Она все ждала разъяснений, но вместо этого Кама поинтересовался, что она теперь думает о Румянцеве. Анна скривилась, как от боли.
– Бессмысленно ругать себя за то, что не подозревала его, хотя многие нюансы сразу бросались в глаза. В разговоре он много раз ошибался, говорил то одно, то другое. Приходил к моему начальнику специально, чтобы восстановить со мной отношения. Он знал, что я веду это дело.
– Румянцев был уверен, что на него вы не выйдете. А следовательно, и на клад Кшесинской тоже.
– Вот тут ты неправ. На тему клада я бы вышла все равно. Никита давно меня знает. К тому же это было немудрено. В Стрельне я поняла, что жертвы каким-то образом связаны. Рудницкий навел меня на Кшесинскую. А в чем может заключаться интерес к ней преступника? Все просто. Грачев, теперь я уверена, был в списке Румянцева изначально, а не после нашего набега.
– Мысль о том, что кто-то передавал Румянцеву информацию, ты отметаешь бесповоротно?
– Никита действовал в одиночку. Все указывало на это.
– А что, если напарник все же существует и теперь, после смерти Румянцева, продолжит поиски гребня?
– Другими словами, ничего не кончено и убийства будут продолжаться?
Разволновавшись, Анна села на постели, забыв, что голая.
– Если так, то мы должны опередить преступника.
– Есть идеи, как это сделать?
– Надо найти список Румянцева и пройти его путем.
Кама, собравший все мужество, чтобы смотреть ей в глаза, а не на другие части тела, хрипло поинтересовался, насколько она уверена, что список вообще существует.
– Я знаю Румянцева, – упрямо сжала губы она. – Он всегда любил порядок. Во всем. Постоянно записывал. У него такая маленькая тетрадочка была. Школьная.
– И что он в ней писал?
– Не знаю. Никому не давал читать. Один раз кто-то из наших решил полюбопытствовать, так Никита прямо с ходу заехал ему в челюсть. Разозлился страшно!
– Так он, может, стихи любовные писал? Потому и прятал?
– Нет. Не стихи. Однажды я что-то спросила, и он полез в нее уточнять.
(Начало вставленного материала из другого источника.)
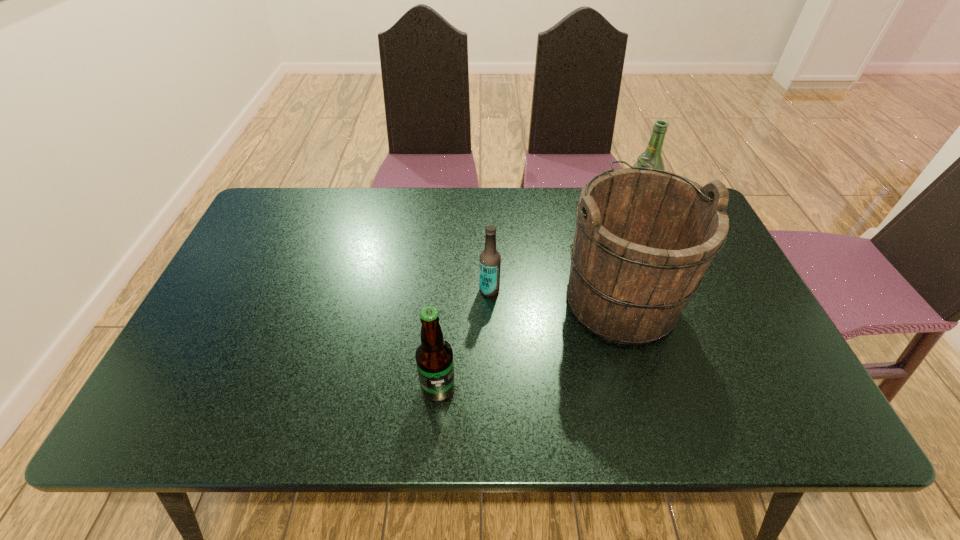
This screenshot has width=960, height=540. Find the location of `vacant space located on the surface of the farthest beer bottle`. vacant space located on the surface of the farthest beer bottle is located at coordinates (558, 208).

Where is `free space located on the label of the nearest object`? free space located on the label of the nearest object is located at coordinates [x=436, y=426].

The image size is (960, 540). I want to click on free spot located on the side of the shortest beer bottle with the label, so click(334, 290).

Locate an element on the screen. This screenshot has width=960, height=540. free space located on the side of the shortest beer bottle with the label is located at coordinates (349, 290).

Image resolution: width=960 pixels, height=540 pixels. What are the coordinates of `vacant point located 0.290m on the side of the shortest beer bottle with the label` in the screenshot? It's located at (369, 290).

Where is `object located in the far edge section of the desktop`? object located in the far edge section of the desktop is located at coordinates (651, 158).

The width and height of the screenshot is (960, 540). I want to click on object at the near edge, so click(434, 355).

At what (x,y) coordinates should I click in order to perform the action: click on object located in the right edge section of the desktop. Please return your answer as a coordinate pair (x, y). The height and width of the screenshot is (540, 960). Looking at the image, I should click on (651, 158).

Identify the location of object that is at the far right corner. (651, 158).

The height and width of the screenshot is (540, 960). In order to click on vacant region at the far edge of the desktop in this screenshot , I will do `click(552, 194)`.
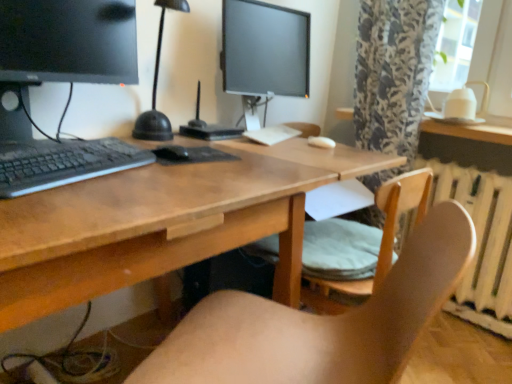
Question: Is wooden chair at center, the second chair in the back-to-front sequence, turned away from wooden desk at center?

Choices:
 (A) no
 (B) yes

Answer: (A)

Question: Would you say wooden chair at center, the second chair in the back-to-front sequence, contains wooden desk at center?

Choices:
 (A) yes
 (B) no

Answer: (B)

Question: Is wooden chair at center, the second chair in the back-to-front sequence, directly adjacent to wooden desk at center?

Choices:
 (A) no
 (B) yes

Answer: (A)

Question: Considering the relative positions of wooden chair at center, the second chair in the back-to-front sequence, and wooden desk at center in the image provided, is wooden chair at center, the second chair in the back-to-front sequence, in front of wooden desk at center?

Choices:
 (A) no
 (B) yes

Answer: (B)

Question: Considering the relative sizes of wooden chair at center, the 1th chair when ordered from front to back, and wooden desk at center in the image provided, is wooden chair at center, the 1th chair when ordered from front to back, thinner than wooden desk at center?

Choices:
 (A) no
 (B) yes

Answer: (B)

Question: From the image's perspective, is matte black monitor at left positioned above or below wooden chair at center, the 1th chair when ordered from front to back?

Choices:
 (A) below
 (B) above

Answer: (B)

Question: In terms of size, does matte black monitor at left appear bigger or smaller than wooden chair at center, the second chair in the back-to-front sequence?

Choices:
 (A) big
 (B) small

Answer: (B)

Question: From a real-world perspective, is matte black monitor at left physically located above or below wooden chair at center, the second chair in the back-to-front sequence?

Choices:
 (A) below
 (B) above

Answer: (B)

Question: Visually, is matte black monitor at left positioned to the left or to the right of wooden chair at center, the second chair in the back-to-front sequence?

Choices:
 (A) left
 (B) right

Answer: (A)

Question: Considering the positions of black matte keyboard at left and satin black monitor at center in the image, is black matte keyboard at left taller or shorter than satin black monitor at center?

Choices:
 (A) tall
 (B) short

Answer: (B)

Question: From a real-world perspective, relative to satin black monitor at center, is black matte keyboard at left vertically above or below?

Choices:
 (A) below
 (B) above

Answer: (A)

Question: Is black matte keyboard at left wider or thinner than satin black monitor at center?

Choices:
 (A) wide
 (B) thin

Answer: (B)

Question: Relative to satin black monitor at center, is black matte keyboard at left in front or behind?

Choices:
 (A) behind
 (B) front

Answer: (B)

Question: From a real-world perspective, is black matte mouse at center positioned above or below wooden chair at lower right, which ranks as the first chair in back-to-front order?

Choices:
 (A) above
 (B) below

Answer: (A)

Question: From the image's perspective, is black matte mouse at center above or below wooden chair at lower right, the second chair viewed from the front?

Choices:
 (A) below
 (B) above

Answer: (B)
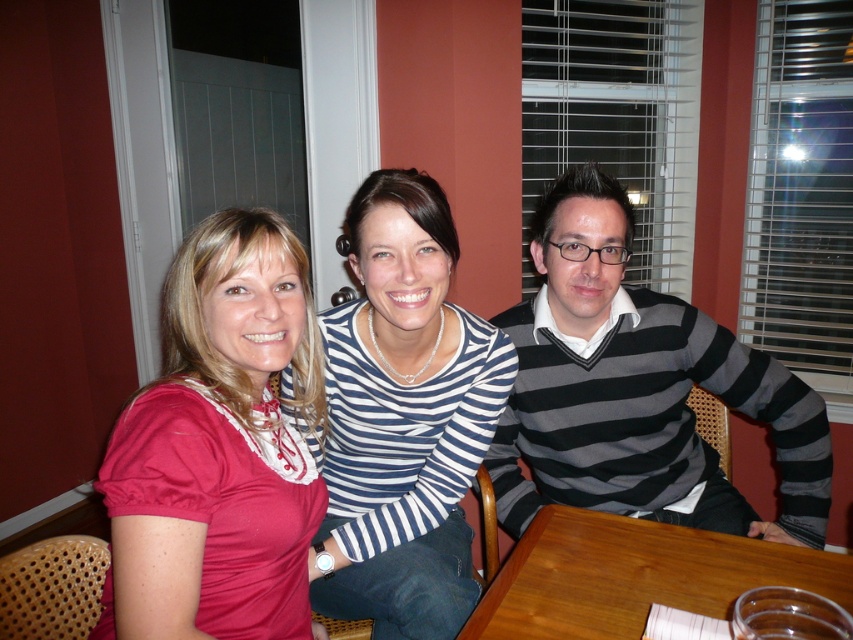
Question: Among these points, which one is farthest from the camera?

Choices:
 (A) (540, 262)
 (B) (431, 384)
 (C) (776, 579)

Answer: (A)

Question: Which of the following is the closest to the observer?

Choices:
 (A) (666, 534)
 (B) (312, 419)

Answer: (B)

Question: Estimate the real-world distances between objects in this image. Which object is closer to the striped sweater at center?

Choices:
 (A) wooden table at center
 (B) striped knit sweater at center
 (C) satin red blouse at left

Answer: (A)

Question: From the image, what is the correct spatial relationship of satin red blouse at left in relation to striped sweater at center?

Choices:
 (A) below
 (B) above

Answer: (A)

Question: Is satin red blouse at left above wooden table at center?

Choices:
 (A) yes
 (B) no

Answer: (A)

Question: Is satin red blouse at left further to the viewer compared to striped sweater at center?

Choices:
 (A) no
 (B) yes

Answer: (A)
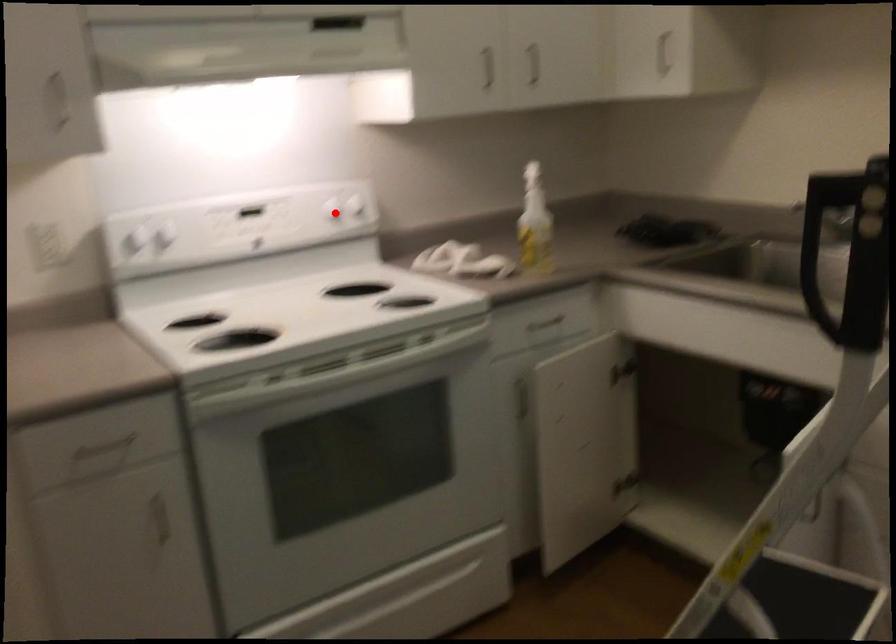
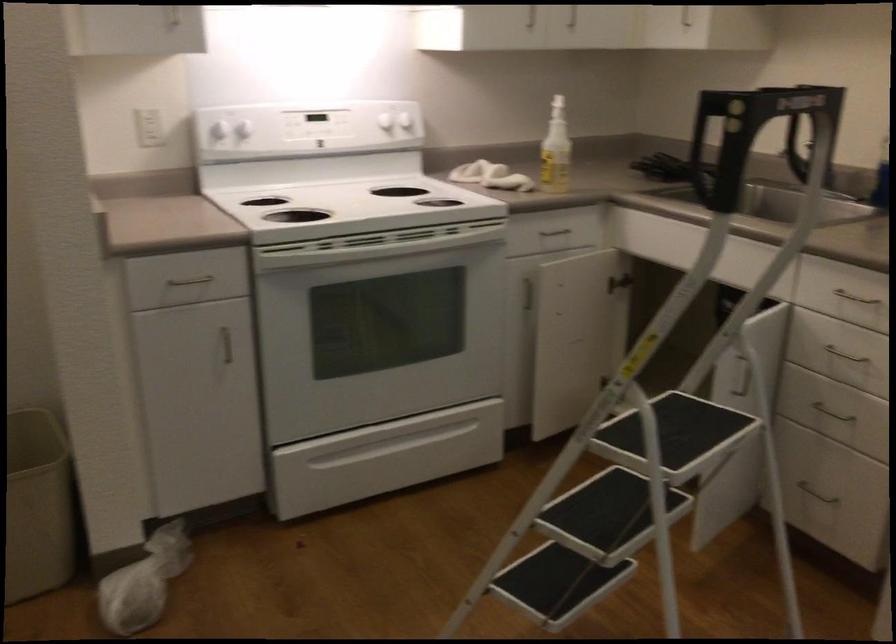
Locate, in the second image, the point that corresponds to the highlighted location in the first image.

(384, 120)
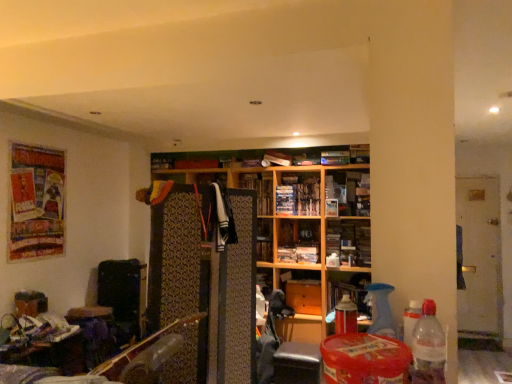
Measure the distance between point (441, 335) and camera.

Point (441, 335) and camera are 1.08 meters apart.

At what (x,y) coordinates should I click in order to perform the action: click on white glossy door at right. Please return your answer as a coordinate pair (x, y). The width and height of the screenshot is (512, 384). Looking at the image, I should click on (479, 257).

This screenshot has width=512, height=384. What do you see at coordinates (347, 291) in the screenshot? I see `matte wood cabinet at center, arranged as the second cabinet when viewed from the left` at bounding box center [347, 291].

Looking at this image, what is the approximate height of wooden bookshelf at center, which is counted as the third book, starting from the top?

43.19 centimeters.

This screenshot has width=512, height=384. What are the coordinates of `clear plastic bottle at lower right` in the screenshot? It's located at [428, 347].

From a real-world perspective, is wooden cabinet at center, the 2th cabinet when ordered from right to left, positioned over matte wood cabinet at center, the 1th cabinet when ordered from right to left, based on gravity?

No, from a real-world perspective, wooden cabinet at center, the 2th cabinet when ordered from right to left, is not on top of matte wood cabinet at center, the 1th cabinet when ordered from right to left.

Is wooden cabinet at center, the 2th cabinet when ordered from right to left, positioned beyond the bounds of matte wood cabinet at center, the 1th cabinet when ordered from right to left?

Indeed, wooden cabinet at center, the 2th cabinet when ordered from right to left, is completely outside matte wood cabinet at center, the 1th cabinet when ordered from right to left.

Consider the image. In terms of width, does wooden cabinet at center, the 2th cabinet when ordered from right to left, look wider or thinner when compared to matte wood cabinet at center, the 1th cabinet when ordered from right to left?

Considering their sizes, wooden cabinet at center, the 2th cabinet when ordered from right to left, looks slimmer than matte wood cabinet at center, the 1th cabinet when ordered from right to left.

The image size is (512, 384). Identify the location of cabinet behind the matte wood cabinet at center, the 1th cabinet when ordered from right to left. (302, 290).

Which object is thinner, matte plastic books at center, the second book positioned from the top, or white glossy door at right?

white glossy door at right is thinner.

Is matte plastic books at center, acting as the 2th book starting from the bottom, located outside white glossy door at right?

Yes.

Could you measure the distance between matte plastic books at center, acting as the 2th book starting from the bottom, and white glossy door at right?

They are 2.36 meters apart.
Видя, что он не верит, добавила, для убедительности приложив руки к груди:
– Это были деловые записи. Я думаю…
Что там Анна думает, Кама слушать не стал. Для него и так уже было невыносимо глядеть, как она голая толкает серьезные речи.
Ни слова не говоря, он дернул ее за руку, а когда она свалилась на него, быстро перевернулся, подмяв под себя.
– Ты с ума сошел! – сердито крикнула Анна, пытаясь высвободиться.
– Молчи, – прошипел Егер и закрыл сердитый рот поцелуем.